LLM costs can spiral fast. Production cost control means tracking spend per user, per task, per agent. It means routing simple tasks to cheaper models and reserving expensive frontier models for complex reasoning. It means implementing token budgets, caching repeated queries, and having kill switches when budgets are exceeded. The companies that win with AI won't be the ones that spend the most — they'll be the ones that spend the smartest.
Govern
Risk & Quality
Evaluation & Observability
Continuously measure, trace, and monitor AI system performance and behaviour.
You can't improve what you can't measure, and you can't debug what you can't see. This factor merges two deeply connected disciplines: evaluation (measuring output quality, reasoning accuracy, task completion, regression detection) and observability (tracing every decision, logging tool calls, monitoring latency and errors). Build eval suites that run in CI and catch quality drops before users do. Build dashboards that tell you the health of your entire AI system at a glance. When your agent hallucinates at 3am, you need to know why — and you need to know within minutes, not days.
Safety & Guardrails
Implement input/output filtering, content policies, and behavioural boundaries.
Production AI systems need guardrails like production cars need seatbelts. This means input validation to prevent prompt injection, output filtering to catch harmful or off-brand content, behavioural boundaries to keep systems on-task, and circuit breakers when things go sideways. The Chevy Tahoe for $1 incident, the Replit agent deleting production databases — these aren't edge cases, they're what happens without guardrails. Safety isn't a feature you add later. It's a design principle from day one.
Reproducibility & Audit
Ensure AI behaviour can be replayed, audited, and explained for compliance.
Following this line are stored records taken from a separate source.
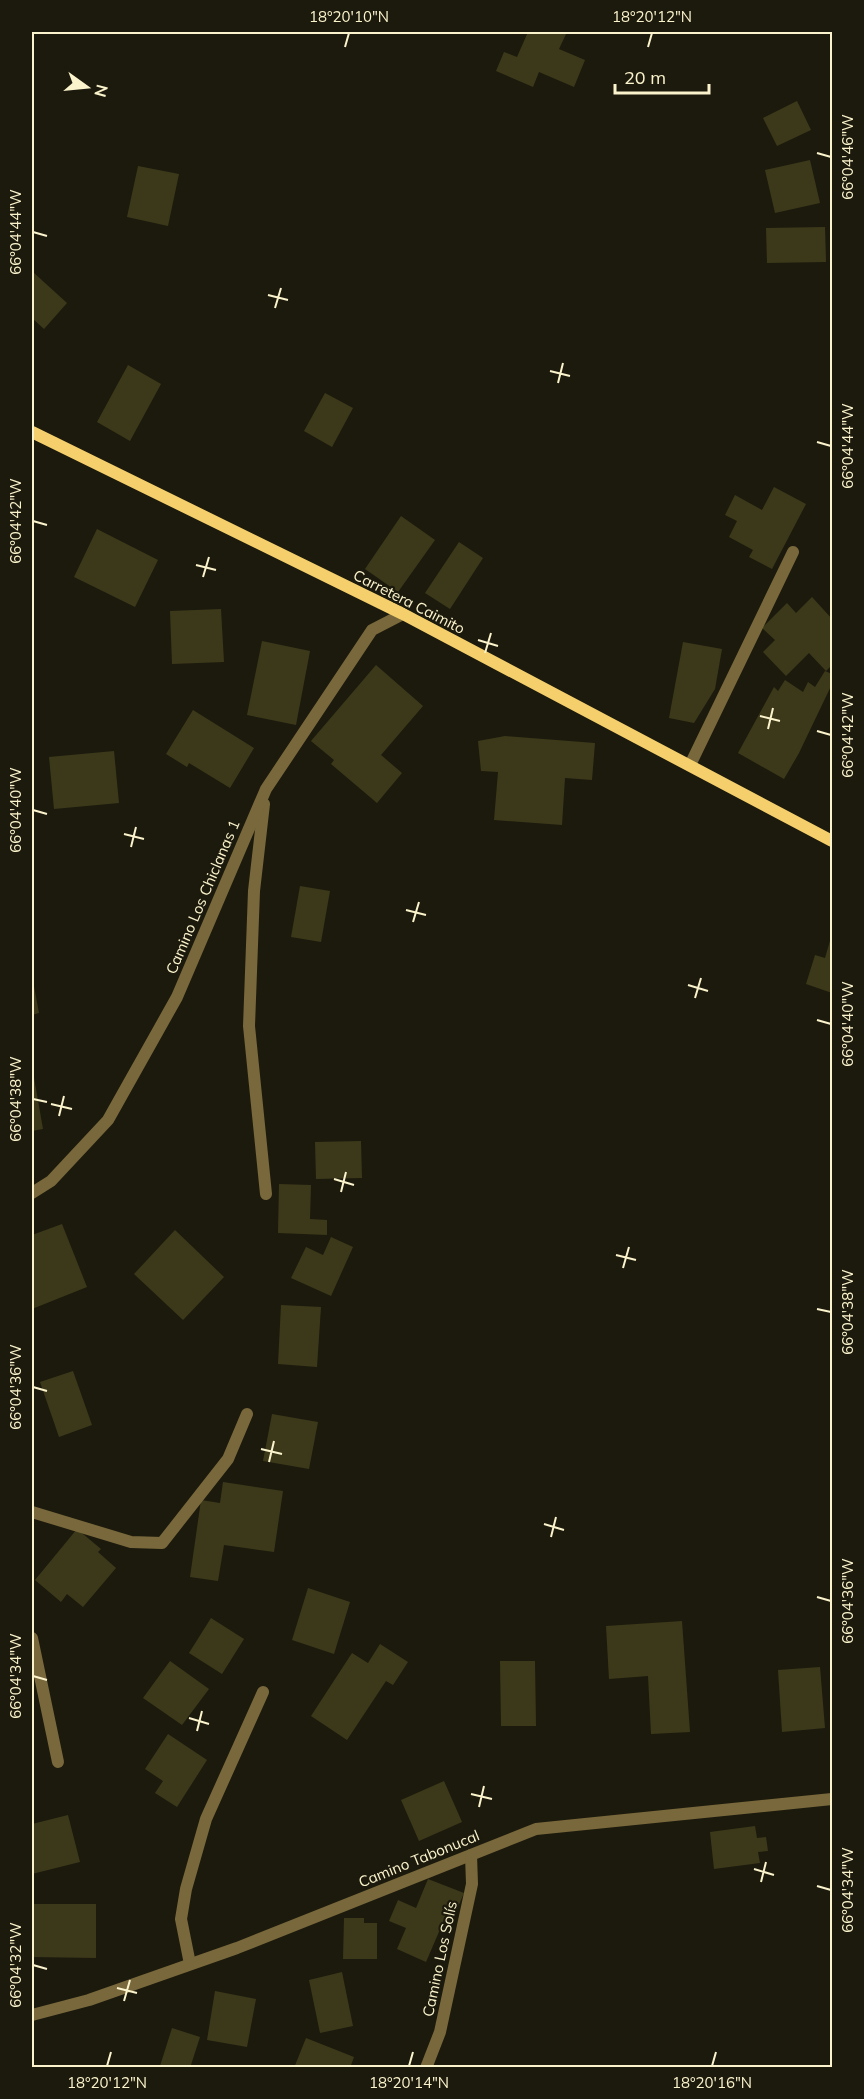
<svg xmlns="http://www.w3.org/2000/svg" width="864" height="2099" font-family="Mulish,sans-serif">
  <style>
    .building { fill: #3c391a }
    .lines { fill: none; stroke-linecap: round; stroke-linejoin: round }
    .street { stroke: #78683b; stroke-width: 12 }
    .secondary { stroke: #f4cf6b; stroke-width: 12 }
    .ticks { fill: none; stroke: #fbf3cc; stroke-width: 2 }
    .labels { text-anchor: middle; stroke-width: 4.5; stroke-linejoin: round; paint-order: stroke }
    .street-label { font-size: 15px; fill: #fbf3cc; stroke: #1c1a0d }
    .neatline { fill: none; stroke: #fbf3cc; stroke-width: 2 }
    .ticks-label { font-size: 15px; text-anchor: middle; fill: #fbf3cc }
  </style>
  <rect width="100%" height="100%" fill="#1c1a0d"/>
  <g class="building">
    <path d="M528,32H567L559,49L585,60L574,87L539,72L533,87L496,71L504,52L517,57Z"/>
    <path d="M797,101L811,130L777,146L763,118Z"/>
    <path d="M810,160L820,203L775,213L765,170Z"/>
    <path d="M138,166L179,174L168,226L127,217Z"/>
    <path d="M825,227L826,262L767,263L766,228Z"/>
    <path d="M34,273L67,303L44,329L32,318V275Z"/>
    <path d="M128,365L161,384L130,441L97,422Z"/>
    <path d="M325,393L353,408L332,447L304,431Z"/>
    <path d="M774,487L806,504L772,569L749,557L753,550L729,537L737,521L725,515L735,495L762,510Z"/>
    <path d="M401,516L435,540L398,592L365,569Z"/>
    <path d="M97,529L158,560L135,607L74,577Z"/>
    <path d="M459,542L483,558L450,609L425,593Z"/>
    <path d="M812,597L832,619V665L826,671L809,653L786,676L763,652L775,640L762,628L787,603L796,613Z"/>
    <path d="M221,609L224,662L172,664L170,611Z"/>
    <path d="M262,641L310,651L296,725L247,715Z"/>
    <path d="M683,642L722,649L715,689L694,723L669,718Z"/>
    <path d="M376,665L423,706L381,755L402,773L377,803L331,764L334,760L311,741Z"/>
    <path d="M825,671L832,674V684L799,753L784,779L738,753L774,687L778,691L785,680L803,692L808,682L815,687Z"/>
    <path d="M193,710L254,748L230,788L189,763L187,767L166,754Z"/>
    <path d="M505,736L595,743L592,780L565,778L562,825L494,820L498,772L481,771L478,741Z"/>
    <path d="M114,751L119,803L54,809L49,757Z"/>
    <path d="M300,886L330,891L321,942L291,937Z"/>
    <path d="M832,934V993L806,984L815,955L825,958Z"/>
    <path d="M33,981L39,1013L32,1015V981Z"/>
    <path d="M33,1072L43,1129L32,1131V1073Z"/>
    <path d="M361,1141L362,1178L316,1179L315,1142Z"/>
    <path d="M279,1184L311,1185L310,1219L327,1220V1235L278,1233Z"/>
    <path d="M62,1224L87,1287L32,1309V1235Z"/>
    <path d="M175,1230L224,1277L183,1320L134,1274Z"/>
    <path d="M331,1237L353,1247L331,1296L291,1278L306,1247L323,1255Z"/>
    <path d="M281,1305L321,1307L317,1367L278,1364Z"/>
    <path d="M73,1371L92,1425L59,1437L40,1382Z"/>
    <path d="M272,1414L318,1422L309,1469L263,1461Z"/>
    <path d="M223,1482L283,1491L274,1552L224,1545L218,1581L190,1577L201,1500L220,1503Z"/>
    <path d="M77,1529L101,1549L98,1552L116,1568L83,1607L67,1594L61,1602L35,1580Z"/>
    <path d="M308,1588L350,1602L334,1654L292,1640Z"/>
    <path d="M211,1618L244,1639L222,1674L189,1653Z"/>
    <path d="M682,1621L690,1732L651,1734L648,1676L609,1679L606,1626Z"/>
    <path d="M380,1644L408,1662L393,1685L386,1681L347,1740L311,1716L352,1653L368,1663Z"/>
    <path d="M170,1661L209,1689L182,1725L143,1698Z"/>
    <path d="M500,1661H535L536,1726H501Z"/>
    <path d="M820,1667L825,1728L782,1732L778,1670Z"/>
    <path d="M168,1734L207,1760L177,1807L155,1793L163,1781L145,1769Z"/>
    <path d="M444,1781L462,1822L419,1841L401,1800Z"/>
    <path d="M68,1815L80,1862L32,1874V1824Z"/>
    <path d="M755,1826L757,1838L766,1837L768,1851L758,1852L760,1863L714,1869L710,1832Z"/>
    <path d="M428,1879L464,1893L451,1923L444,1920L426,1962L397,1949L406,1928L389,1921L398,1900L416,1908Z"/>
    <path d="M32,1904H96V1958L32,1957Z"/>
    <path d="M344,1918H364V1923H377V1959H343Z"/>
    <path d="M342,1972L353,2026L320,2033L309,1980Z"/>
    <path d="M215,1991L256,1999L247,2047L207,2040Z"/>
    <path d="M172,2028L200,2037L190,2068L160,2066Z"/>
    <path d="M306,2038L354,2057L350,2068H294Z"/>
  </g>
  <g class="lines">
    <g class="street">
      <path d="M690,765L793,552"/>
      <path d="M264,804L254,891L249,1026L266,1194"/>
      <path d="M32,1193L51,1181L108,1120L177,997L266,789L372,630L403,614"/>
      <path d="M32,1512L131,1542L162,1543L228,1459L247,1414"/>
      <path d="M32,1638L58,1762"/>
      <path d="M190,1964L181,1919L186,1889L206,1819L263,1692"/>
      <path d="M32,2015L89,2000L237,1948L536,1829L832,1799"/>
      <path d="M426,2068L440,2032L472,1884L471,1855"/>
    </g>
    <path class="secondary" d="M32,432L403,614L832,841"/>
  </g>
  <path class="ticks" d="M345,47L349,33M648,47L652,33M817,153L831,157M33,232L47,236M268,295L288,300M275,308L281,288M550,371L570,376M558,383L563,363M817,442L831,446M33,521L47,525M196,565L216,570M203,577L209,557M478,640L498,646M485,653L491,633M760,716L780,721M768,729L773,708M817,731L831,735M33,810L47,814M124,834L144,839M131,847L136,827M406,910L426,915M413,922L419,902M688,985L708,991M695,998L701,978M817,1020L831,1024M33,1099L47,1102M51,1104L72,1109M59,1116L64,1096M334,1179L354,1185M341,1192L346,1172M616,1255L636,1260M623,1268L629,1247M817,1309L831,1312M33,1387L47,1391M261,1449L282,1454M269,1462L274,1441M544,1524L564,1530M551,1537L556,1517M817,1597L831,1601M33,1676L47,1680M189,1718L209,1724M197,1731L202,1711M471,1794L492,1799M479,1807L484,1786M754,1869L774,1875M761,1882L766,1862M817,1886L831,1890M33,1965L47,1969M117,1988L137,1993M124,2001L130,1980M107,2066L111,2052M409,2066L413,2052M712,2066L716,2052"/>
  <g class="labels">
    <g class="street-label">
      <text transform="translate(409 602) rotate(27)" y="5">Carretera Caimito</text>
      <text transform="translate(203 897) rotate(-67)" y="5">Camino Los Chiclanas 1</text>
      <text transform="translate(419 1859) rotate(-22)" y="5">Camino Tabonucal</text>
      <text transform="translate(440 1959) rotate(-78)" y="5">Camino Los Solís</text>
    </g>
  </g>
  <rect width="864" height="2099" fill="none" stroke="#1c1a0d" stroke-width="66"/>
  <g transform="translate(87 87) rotate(105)" stroke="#1c1a0d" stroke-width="4.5" paint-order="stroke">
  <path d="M0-4.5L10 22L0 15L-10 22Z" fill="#fbf3cc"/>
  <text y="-9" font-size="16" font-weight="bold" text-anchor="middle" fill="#fbf3cc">N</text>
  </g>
  <path d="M615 84v9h94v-9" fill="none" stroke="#fbf3cc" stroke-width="3"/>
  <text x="624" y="84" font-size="18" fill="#fbf3cc" stroke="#1c1a0d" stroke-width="4.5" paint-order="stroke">20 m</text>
  <rect x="33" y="33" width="798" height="2033" class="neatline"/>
  <g class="ticks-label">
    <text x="349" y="22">18°20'10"N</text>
    <text x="652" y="22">18°20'12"N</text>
    <text transform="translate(848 157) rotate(-90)" y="5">66°04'46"W</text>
    <text transform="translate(16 232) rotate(-90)" y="5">66°04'44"W</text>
    <text transform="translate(848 446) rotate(-90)" y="5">66°04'44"W</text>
    <text transform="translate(16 521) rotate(-90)" y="5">66°04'42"W</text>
    <text transform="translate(848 735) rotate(-90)" y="5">66°04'42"W</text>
    <text transform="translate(16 810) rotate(-90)" y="5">66°04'40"W</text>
    <text transform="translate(848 1024) rotate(-90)" y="5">66°04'40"W</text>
    <text transform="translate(16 1099) rotate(-90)" y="5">66°04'38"W</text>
    <text transform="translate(848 1312) rotate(-90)" y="5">66°04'38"W</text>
    <text transform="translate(16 1387) rotate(-90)" y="5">66°04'36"W</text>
    <text transform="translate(848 1601) rotate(-90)" y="5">66°04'36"W</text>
    <text transform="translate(16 1676) rotate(-90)" y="5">66°04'34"W</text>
    <text transform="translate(848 1890) rotate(-90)" y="5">66°04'34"W</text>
    <text transform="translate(16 1965) rotate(-90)" y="5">66°04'32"W</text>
    <text x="107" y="2088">18°20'12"N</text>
    <text x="409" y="2088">18°20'14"N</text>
    <text x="712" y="2088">18°20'16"N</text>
  </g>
</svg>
In regulated industries, "the AI decided" isn't good enough. Reproducibility means capturing enough state to replay any interaction — the inputs, the context, the model version, the outputs, the decisions. Audit trails provide the paper trail that regulators, legal teams, and stakeholders need. Together, they make your AI system trustworthy and defensible. This isn't just about compliance — it's about building systems you can learn from. Every failure becomes a training example. Every success becomes a repeatable pattern.